Looking for Living Sages: Diverting from Diversions to Roads Less Taken

By Karen Austin

This semester, I am teaching a course entitled “Later Life and Spirituality.”  I invited my students to do reports on living sages, people who are 60 plus years old who demonstrate a measure of wisdom, maturity, leadership, compassion, and service.

They just turned in their first of five assignments. All but one of these reports are about film actors who depict sage characters on the large or small screen.

I do not want to devolve into a little old lady, yelling at younger people to “Get off my lawn!”  I don’t like fostering intergenerational conflict. So instead, I want to turn the gaze towards myself.
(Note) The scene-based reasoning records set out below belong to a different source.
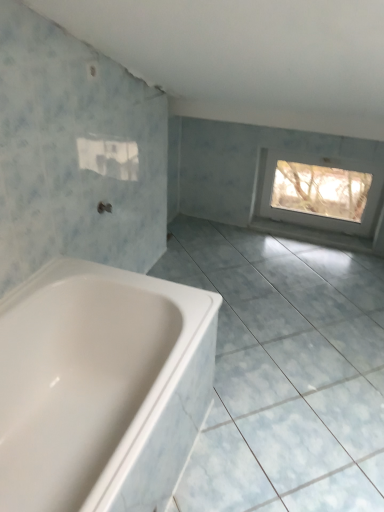
Question: Are white glossy bathtub at lower left and white glossy ceramic tile at lower left located far from each other?

Choices:
 (A) yes
 (B) no

Answer: (B)

Question: Can you confirm if white glossy bathtub at lower left is taller than white glossy ceramic tile at lower left?

Choices:
 (A) yes
 (B) no

Answer: (A)

Question: From the image's perspective, would you say white glossy bathtub at lower left is positioned over white glossy ceramic tile at lower left?

Choices:
 (A) no
 (B) yes

Answer: (A)

Question: Is white glossy bathtub at lower left positioned beyond the bounds of white glossy ceramic tile at lower left?

Choices:
 (A) yes
 (B) no

Answer: (A)

Question: From a real-world perspective, is white glossy bathtub at lower left on top of white glossy ceramic tile at lower left?

Choices:
 (A) no
 (B) yes

Answer: (B)

Question: From a real-world perspective, is white glossy bathtub at lower left located beneath white glossy ceramic tile at lower left?

Choices:
 (A) no
 (B) yes

Answer: (A)

Question: From the image's perspective, would you say white glossy ceramic tile at lower left is shown under white glossy bathtub at lower left?

Choices:
 (A) yes
 (B) no

Answer: (B)

Question: Is white glossy ceramic tile at lower left wider than white glossy bathtub at lower left?

Choices:
 (A) no
 (B) yes

Answer: (B)

Question: Considering the relative positions of white glossy ceramic tile at lower left and white glossy bathtub at lower left in the image provided, is white glossy ceramic tile at lower left in front of white glossy bathtub at lower left?

Choices:
 (A) no
 (B) yes

Answer: (A)

Question: From a real-world perspective, is white glossy ceramic tile at lower left below white glossy bathtub at lower left?

Choices:
 (A) yes
 (B) no

Answer: (A)

Question: Would you say white glossy ceramic tile at lower left contains white glossy bathtub at lower left?

Choices:
 (A) no
 (B) yes

Answer: (A)

Question: From the image's perspective, is white glossy ceramic tile at lower left over white glossy bathtub at lower left?

Choices:
 (A) no
 (B) yes

Answer: (B)

Question: Is matte silver tap at center outside of white glossy ceramic tile at lower left?

Choices:
 (A) yes
 (B) no

Answer: (A)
I am also slow to name sages and quick to name pop culture celebrities.  And I am a gerontologist who worked for three decades prior teaching classes in surveys of literature and classes in college writing.
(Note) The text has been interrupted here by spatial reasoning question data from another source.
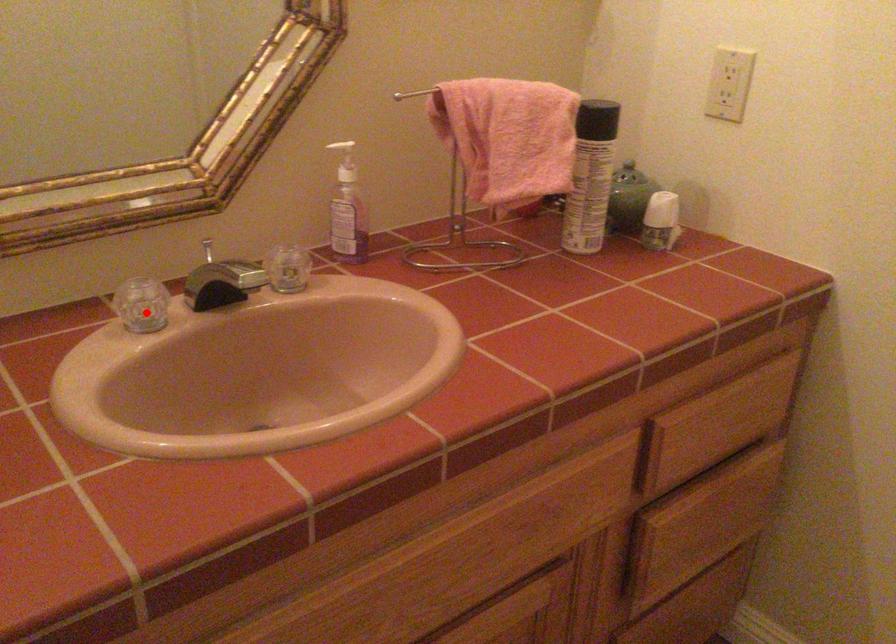
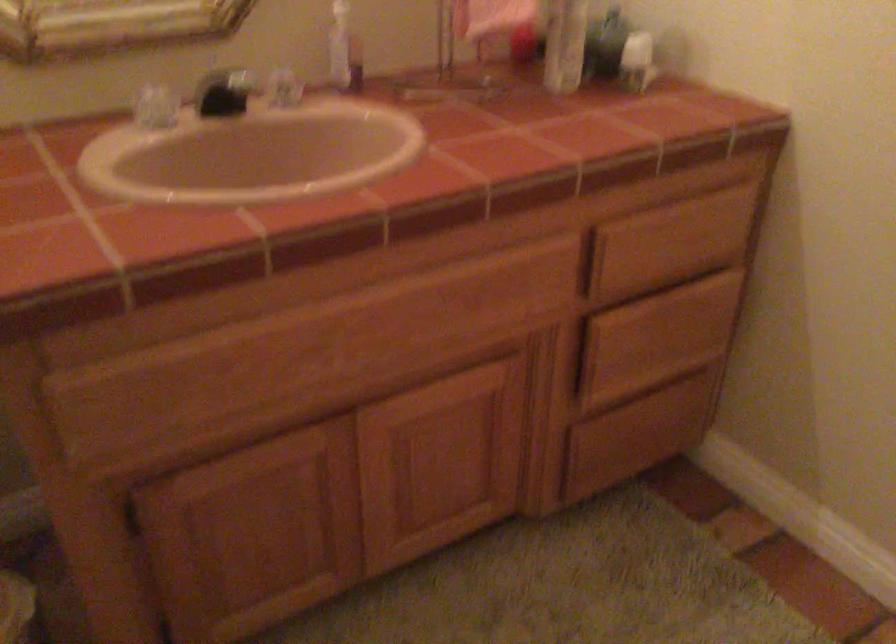
Question: I am providing you with two images of the same scene from different viewpoints. Given a red point in image1, look at the same physical point in image2. Is it:

Choices:
 (A) Closer to the viewpoint
 (B) Farther from the viewpoint

Answer: (B)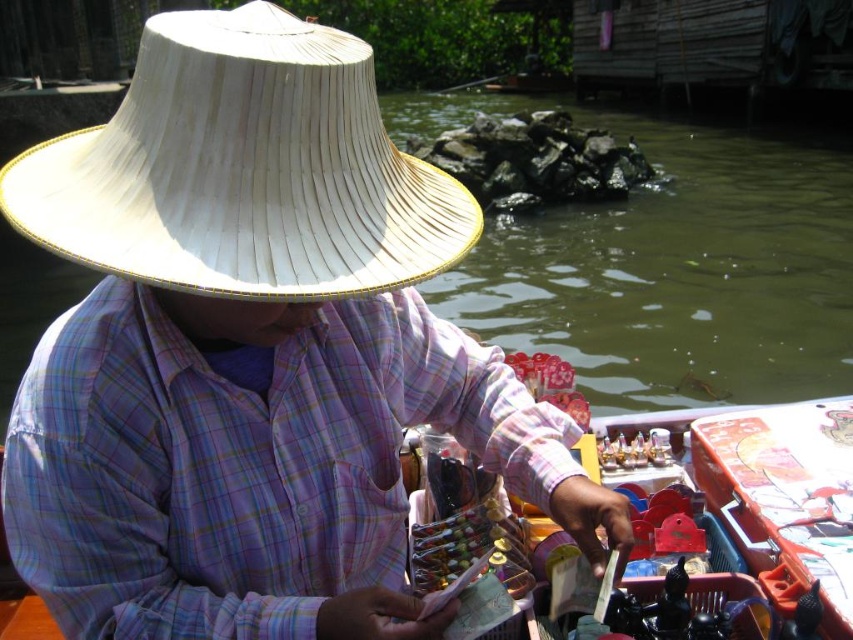
Is plaid fabric at center to the right of white woven straw hat at upper center from the viewer's perspective?

Correct, you'll find plaid fabric at center to the right of white woven straw hat at upper center.

Does plaid fabric at center have a greater width compared to white woven straw hat at upper center?

Yes, plaid fabric at center is wider than white woven straw hat at upper center.

Does point (256, 609) lie in front of point (281, 124)?

No, (256, 609) is further to viewer.

Image resolution: width=853 pixels, height=640 pixels. In order to click on plaid fabric at center in this screenshot , I will do `click(242, 464)`.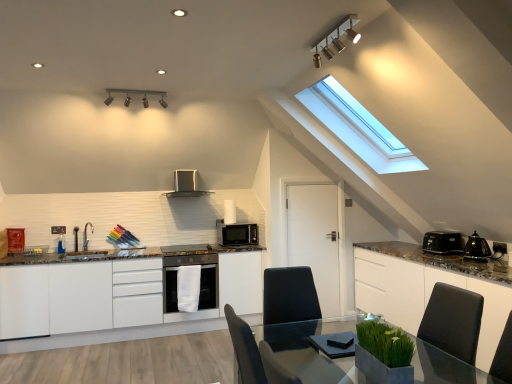
Where is `free location above matte silver light fixture at upper center, which is counted as the 2th light fixture, starting from the right (from a real-world perspective)`? free location above matte silver light fixture at upper center, which is counted as the 2th light fixture, starting from the right (from a real-world perspective) is located at coordinates (128, 87).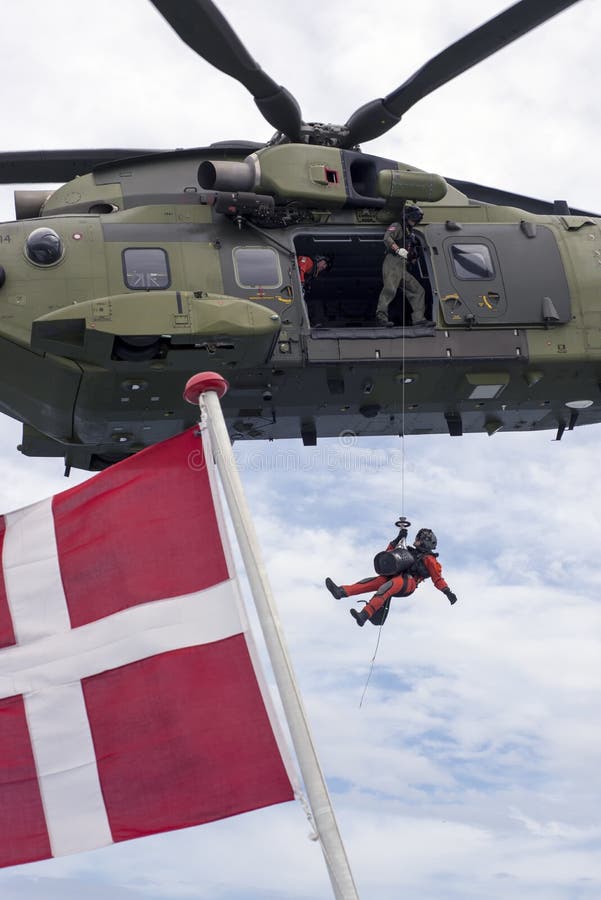
At what (x,y) coordinates should I click in order to perform the action: click on window. Please return your answer as a coordinate pair (x, y). The height and width of the screenshot is (900, 601). Looking at the image, I should click on (142, 268), (252, 265), (50, 240), (473, 266).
How many living sages can I name?

Yes, I could list General Authorities and presidents of auxiliaries for the LDS church. They fit the definition. However, can I name anyone outside of my own faith who is doing work that promotes interfaith / interpath work?

Which sage individuals can I think of without doing research to see who has won humanitarian awards or who is a leader of another faith or who has published a book of devotional essays?  Who are some of the living sages who can offer society at large a little perspective?

Again, these are the sage elders whom I can list (and then order them alphabetically) without having to do internet searches:

  • Ashton Applewhite
  • Wendell Berry
  • Jimmy Carter
  • Pema Chodron
  • Rigoberta Menchú
  • Parker Palmer
  • Bill Plotkin
  • Richard Rohr
  • Don Miguel Ruiz
  • Elizabeth Strout
  • Ann Tyler
  • Cornel West

Some whom I wanted to list have passed (Mary Oliver and Thich Nhat Hanh), or are they are too young for the “Later Life” focus of the class (Brené Brown and Amanda Gorman). Nevertheless, I need to spend less time in the pervasive media outlets such as Twitter, Instagram, YouTube, Netflix, and Hulu and more time on the “road less taken.”

I rarely get push notifications sending me to find people who take the long view, people who offer more subtle and nuanced views about life, people who whisper their wisdom instead of shouting in ways they hope will go viral. I confess that recently I have watched more videos of people commenting on reality television than I have watched humanitarians deliver speeches about their work that improves the human condition.

When I get on my phone, I get suggestions to watch viral Tik Tok videos of people clowning around. That’s low-hanging fruit—sometimes so low that it’s actually the fruit that fell on the ground last week and is visibly rotting.

Do you have some suggestions of more living sages, people who can offer sustenance that might be a little harder to find and a bit more challenging to digest?

I would like to take the initiative to watch a speech, read an essay, or study a biography of someone over 60 who is living and making an important contribution. While it would be amazing to converse with some fictional sages that my students have identified by the actors who play them, let me know if you have some recommendations of living sages who are not fictional characters.

About Karen Austin

After living in UT, HI, CA, VA, DC, WI, WV & KS, Karen now lives in Newburgh, IN with her husband and two children. She's been a BYU writing tutor, an English teacher, technical writer, director of academic support services, and aging studies adjunct. She's reinventing herself--again. New role still pending, but mature athlete, thrift store fashionista, and court jester are strong candidates. She maintains the blog The Generation Above Me.

7 thoughts on “Looking for Living Sages: Diverting from Diversions to Roads Less Taken”

  1. I love your list. I’m going to have to look most up. I’ll add Eugene Petersen, Bessel Van Der Kolk, Sue Monk Kidd, Marilynne Robinson, Sister Helen Prejean, and Father Gregory Boyle.